A comprehensive numerical analysis of NO generation routes and combustion characteristics with varying strain rates in methane/n-heptane dual fuel flames

Abstract

The influence of strain rate on the combustion characteristics and routes of NO formation in methane/n-heptane dual-fuel engines was scrutinized in this research, utilizing a counterflow flame model. The insights gleaned from this study provide valuable theoretical guidance for a more profound comprehension of the NO formation mechanism, thereby facilitating the enhancement and optimization of natural gas–diesel dual-fuel engines. The findings reveal that with an increasing strain rate, the peak flame temperature initially exhibits a slight increase followed by a decrease, while the heat release rate experiences a significant surge. Concurrently, the high-temperature region and the distribution areas of the main species and intermediate products are markedly reduced. The NO emission index undergoes initial fluctuations and then demonstrates a consistent decline with the increment of the strain rate, implying that a higher strain rate is conducive to curtailing NO formation.

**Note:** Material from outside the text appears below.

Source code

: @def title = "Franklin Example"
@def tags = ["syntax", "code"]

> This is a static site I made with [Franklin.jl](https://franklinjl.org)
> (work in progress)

Relative to the enhancing effect of elevated O radical molar fractions on NO formation, the reduction in flame temperature exerts a more pronounced inhibitory influence on the generation of thermal NO. An elevated strain rate also intensifies the production of CH radicals, which in turn, bolsters the formation of prompt NO. Furthermore, an increase in strain rate accelerates the reaction between HCCO and CH₂ radicals with NO, augmenting NO consumption and enhancing the reduction effect of the reburn route on NO. The contributions of the N₂O intermediate route and the NNH intermediate route to NO generation are found to be negligible.